__Data listing__:

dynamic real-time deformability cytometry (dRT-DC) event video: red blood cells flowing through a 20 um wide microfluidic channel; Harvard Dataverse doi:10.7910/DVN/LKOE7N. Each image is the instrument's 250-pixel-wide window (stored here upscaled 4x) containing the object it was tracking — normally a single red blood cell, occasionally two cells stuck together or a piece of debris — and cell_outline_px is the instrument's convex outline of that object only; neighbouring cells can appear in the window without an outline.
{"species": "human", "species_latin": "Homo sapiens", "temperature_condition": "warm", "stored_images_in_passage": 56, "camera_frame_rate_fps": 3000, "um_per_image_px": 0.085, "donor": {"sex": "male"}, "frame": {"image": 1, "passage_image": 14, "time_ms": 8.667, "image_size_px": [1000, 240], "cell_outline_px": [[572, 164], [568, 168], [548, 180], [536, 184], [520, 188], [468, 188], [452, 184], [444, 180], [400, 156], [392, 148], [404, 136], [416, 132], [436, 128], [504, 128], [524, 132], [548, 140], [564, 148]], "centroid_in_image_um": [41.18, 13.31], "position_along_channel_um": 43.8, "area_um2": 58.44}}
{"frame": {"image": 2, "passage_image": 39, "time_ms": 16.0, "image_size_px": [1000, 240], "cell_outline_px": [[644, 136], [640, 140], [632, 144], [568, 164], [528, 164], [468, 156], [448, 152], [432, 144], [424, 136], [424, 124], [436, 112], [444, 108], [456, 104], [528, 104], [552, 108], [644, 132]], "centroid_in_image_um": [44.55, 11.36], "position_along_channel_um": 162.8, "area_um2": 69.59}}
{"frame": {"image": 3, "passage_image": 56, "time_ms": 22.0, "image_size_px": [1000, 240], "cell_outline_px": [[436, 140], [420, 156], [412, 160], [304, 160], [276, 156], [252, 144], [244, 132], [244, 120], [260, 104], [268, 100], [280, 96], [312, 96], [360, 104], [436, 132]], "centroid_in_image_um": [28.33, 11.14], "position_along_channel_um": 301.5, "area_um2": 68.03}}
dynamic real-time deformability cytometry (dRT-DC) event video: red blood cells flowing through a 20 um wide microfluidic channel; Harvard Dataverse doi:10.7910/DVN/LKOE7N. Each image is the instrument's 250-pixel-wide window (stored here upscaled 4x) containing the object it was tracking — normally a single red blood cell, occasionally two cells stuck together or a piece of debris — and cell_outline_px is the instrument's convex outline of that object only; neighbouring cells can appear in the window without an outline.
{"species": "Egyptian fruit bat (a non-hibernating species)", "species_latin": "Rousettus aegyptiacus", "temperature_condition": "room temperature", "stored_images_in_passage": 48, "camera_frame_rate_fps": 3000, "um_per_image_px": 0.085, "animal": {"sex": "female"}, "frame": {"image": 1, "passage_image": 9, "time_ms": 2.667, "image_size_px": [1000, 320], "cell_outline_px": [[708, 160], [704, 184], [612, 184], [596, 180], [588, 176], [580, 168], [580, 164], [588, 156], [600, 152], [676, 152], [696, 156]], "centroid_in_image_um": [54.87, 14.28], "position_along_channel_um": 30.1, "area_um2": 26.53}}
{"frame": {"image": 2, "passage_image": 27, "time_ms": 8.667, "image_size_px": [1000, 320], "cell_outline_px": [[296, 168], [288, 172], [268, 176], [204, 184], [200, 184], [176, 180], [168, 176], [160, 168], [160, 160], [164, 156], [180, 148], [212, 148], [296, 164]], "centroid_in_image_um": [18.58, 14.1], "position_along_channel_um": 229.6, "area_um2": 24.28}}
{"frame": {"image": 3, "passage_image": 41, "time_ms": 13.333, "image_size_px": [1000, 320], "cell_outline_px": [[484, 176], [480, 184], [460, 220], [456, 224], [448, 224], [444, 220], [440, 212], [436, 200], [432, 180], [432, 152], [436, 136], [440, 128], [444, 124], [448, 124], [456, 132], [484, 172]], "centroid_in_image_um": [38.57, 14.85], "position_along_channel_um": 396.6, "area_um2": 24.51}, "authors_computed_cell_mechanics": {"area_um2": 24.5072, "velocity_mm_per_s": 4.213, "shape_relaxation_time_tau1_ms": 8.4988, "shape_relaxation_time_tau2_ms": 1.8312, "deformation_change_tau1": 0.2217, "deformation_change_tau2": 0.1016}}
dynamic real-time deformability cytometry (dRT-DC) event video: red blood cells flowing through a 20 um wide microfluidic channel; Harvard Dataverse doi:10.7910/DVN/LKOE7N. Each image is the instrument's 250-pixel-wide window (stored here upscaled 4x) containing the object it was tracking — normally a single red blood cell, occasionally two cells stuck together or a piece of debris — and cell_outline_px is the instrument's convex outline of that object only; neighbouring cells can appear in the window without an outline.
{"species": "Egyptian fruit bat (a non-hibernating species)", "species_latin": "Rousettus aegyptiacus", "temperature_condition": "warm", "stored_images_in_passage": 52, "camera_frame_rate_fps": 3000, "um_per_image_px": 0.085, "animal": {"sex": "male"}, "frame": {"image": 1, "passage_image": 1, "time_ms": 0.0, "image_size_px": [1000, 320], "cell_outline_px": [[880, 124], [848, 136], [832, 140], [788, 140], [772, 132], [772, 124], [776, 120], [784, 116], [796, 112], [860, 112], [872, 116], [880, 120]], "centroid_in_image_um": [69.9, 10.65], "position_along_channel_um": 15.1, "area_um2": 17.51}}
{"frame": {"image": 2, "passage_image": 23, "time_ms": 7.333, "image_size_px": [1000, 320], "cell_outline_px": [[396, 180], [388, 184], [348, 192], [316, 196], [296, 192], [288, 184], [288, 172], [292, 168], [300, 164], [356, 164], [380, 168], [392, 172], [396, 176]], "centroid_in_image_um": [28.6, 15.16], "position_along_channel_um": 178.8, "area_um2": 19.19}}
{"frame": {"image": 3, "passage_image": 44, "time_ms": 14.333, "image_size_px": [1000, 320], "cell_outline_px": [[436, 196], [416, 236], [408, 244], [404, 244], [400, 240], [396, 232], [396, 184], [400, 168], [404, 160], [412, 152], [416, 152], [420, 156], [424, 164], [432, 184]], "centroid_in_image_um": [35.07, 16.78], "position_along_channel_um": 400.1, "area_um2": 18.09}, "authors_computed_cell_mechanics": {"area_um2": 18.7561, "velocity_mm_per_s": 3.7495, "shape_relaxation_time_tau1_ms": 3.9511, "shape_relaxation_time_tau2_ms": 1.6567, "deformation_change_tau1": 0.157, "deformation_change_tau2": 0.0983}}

__SET PROBLEM__:
Each line must be given again exactly as written above.

__WRITTEN REPLY__:
dynamic real-time deformability cytometry (dRT-DC) event video: red blood cells flowing through a 20 um wide microfluidic channel; Harvard Dataverse doi:10.7910/DVN/LKOE7N. Each image is the instrument's 250-pixel-wide window (stored here upscaled 4x) containing the object it was tracking — normally a single red blood cell, occasionally two cells stuck together or a piece of debris — and cell_outline_px is the instrument's convex outline of that object only; neighbouring cells can appear in the window without an outline.
{"species": "human", "species_latin": "Homo sapiens", "temperature_condition": "warm", "stored_images_in_passage": 56, "camera_frame_rate_fps": 3000, "um_per_image_px": 0.085, "donor": {"sex": "male"}, "frame": {"image": 1, "passage_image": 14, "time_ms": 8.667, "image_size_px": [1000, 240], "cell_outline_px": [[572, 164], [568, 168], [548, 180], [536, 184], [520, 188], [468, 188], [452, 184], [444, 180], [400, 156], [392, 148], [404, 136], [416, 132], [436, 128], [504, 128], [524, 132], [548, 140], [564, 148]], "centroid_in_image_um": [41.18, 13.31], "position_along_channel_um": 43.8, "area_um2": 58.44}}
{"frame": {"image": 2, "passage_image": 39, "time_ms": 16.0, "image_size_px": [1000, 240], "cell_outline_px": [[644, 136], [640, 140], [632, 144], [568, 164], [528, 164], [468, 156], [448, 152], [432, 144], [424, 136], [424, 124], [436, 112], [444, 108], [456, 104], [528, 104], [552, 108], [644, 132]], "centroid_in_image_um": [44.55, 11.36], "position_along_channel_um": 162.8, "area_um2": 69.59}}
{"frame": {"image": 3, "passage_image": 56, "time_ms": 22.0, "image_size_px": [1000, 240], "cell_outline_px": [[436, 140], [420, 156], [412, 160], [304, 160], [276, 156], [252, 144], [244, 132], [244, 120], [260, 104], [268, 100], [280, 96], [312, 96], [360, 104], [436, 132]], "centroid_in_image_um": [28.33, 11.14], "position_along_channel_um": 301.5, "area_um2": 68.03}}
dynamic real-time deformability cytometry (dRT-DC) event video: red blood cells flowing through a 20 um wide microfluidic channel; Harvard Dataverse doi:10.7910/DVN/LKOE7N. Each image is the instrument's 250-pixel-wide window (stored here upscaled 4x) containing the object it was tracking — normally a single red blood cell, occasionally two cells stuck together or a piece of debris — and cell_outline_px is the instrument's convex outline of that object only; neighbouring cells can appear in the window without an outline.
{"species": "Egyptian fruit bat (a non-hibernating species)", "species_latin": "Rousettus aegyptiacus", "temperature_condition": "room temperature", "stored_images_in_passage": 48, "camera_frame_rate_fps": 3000, "um_per_image_px": 0.085, "animal": {"sex": "female"}, "frame": {"image": 1, "passage_image": 9, "time_ms": 2.667, "image_size_px": [1000, 320], "cell_outline_px": [[708, 160], [704, 184], [612, 184], [596, 180], [588, 176], [580, 168], [580, 164], [588, 156], [600, 152], [676, 152], [696, 156]], "centroid_in_image_um": [54.87, 14.28], "position_along_channel_um": 30.1, "area_um2": 26.53}}
{"frame": {"image": 2, "passage_image": 27, "time_ms": 8.667, "image_size_px": [1000, 320], "cell_outline_px": [[296, 168], [288, 172], [268, 176], [204, 184], [200, 184], [176, 180], [168, 176], [160, 168], [160, 160], [164, 156], [180, 148], [212, 148], [296, 164]], "centroid_in_image_um": [18.58, 14.1], "position_along_channel_um": 229.6, "area_um2": 24.28}}
{"frame": {"image": 3, "passage_image": 41, "time_ms": 13.333, "image_size_px": [1000, 320], "cell_outline_px": [[484, 176], [480, 184], [460, 220], [456, 224], [448, 224], [444, 220], [440, 212], [436, 200], [432, 180], [432, 152], [436, 136], [440, 128], [444, 124], [448, 124], [456, 132], [484, 172]], "centroid_in_image_um": [38.57, 14.85], "position_along_channel_um": 396.6, "area_um2": 24.51}, "authors_computed_cell_mechanics": {"area_um2": 24.5072, "velocity_mm_per_s": 4.213, "shape_relaxation_time_tau1_ms": 8.4988, "shape_relaxation_time_tau2_ms": 1.8312, "deformation_change_tau1": 0.2217, "deformation_change_tau2": 0.1016}}
dynamic real-time deformability cytometry (dRT-DC) event video: red blood cells flowing through a 20 um wide microfluidic channel; Harvard Dataverse doi:10.7910/DVN/LKOE7N. Each image is the instrument's 250-pixel-wide window (stored here upscaled 4x) containing the object it was tracking — normally a single red blood cell, occasionally two cells stuck together or a piece of debris — and cell_outline_px is the instrument's convex outline of that object only; neighbouring cells can appear in the window without an outline.
{"species": "Egyptian fruit bat (a non-hibernating species)", "species_latin": "Rousettus aegyptiacus", "temperature_condition": "warm", "stored_images_in_passage": 52, "camera_frame_rate_fps": 3000, "um_per_image_px": 0.085, "animal": {"sex": "male"}, "frame": {"image": 1, "passage_image": 1, "time_ms": 0.0, "image_size_px": [1000, 320], "cell_outline_px": [[880, 124], [848, 136], [832, 140], [788, 140], [772, 132], [772, 124], [776, 120], [784, 116], [796, 112], [860, 112], [872, 116], [880, 120]], "centroid_in_image_um": [69.9, 10.65], "position_along_channel_um": 15.1, "area_um2": 17.51}}
{"frame": {"image": 2, "passage_image": 23, "time_ms": 7.333, "image_size_px": [1000, 320], "cell_outline_px": [[396, 180], [388, 184], [348, 192], [316, 196], [296, 192], [288, 184], [288, 172], [292, 168], [300, 164], [356, 164], [380, 168], [392, 172], [396, 176]], "centroid_in_image_um": [28.6, 15.16], "position_along_channel_um": 178.8, "area_um2": 19.19}}
{"frame": {"image": 3, "passage_image": 44, "time_ms": 14.333, "image_size_px": [1000, 320], "cell_outline_px": [[436, 196], [416, 236], [408, 244], [404, 244], [400, 240], [396, 232], [396, 184], [400, 168], [404, 160], [412, 152], [416, 152], [420, 156], [424, 164], [432, 184]], "centroid_in_image_um": [35.07, 16.78], "position_along_channel_um": 400.1, "area_um2": 18.09}, "authors_computed_cell_mechanics": {"area_um2": 18.7561, "velocity_mm_per_s": 3.7495, "shape_relaxation_time_tau1_ms": 3.9511, "shape_relaxation_time_tau2_ms": 1.6567, "deformation_change_tau1": 0.157, "deformation_change_tau2": 0.0983}}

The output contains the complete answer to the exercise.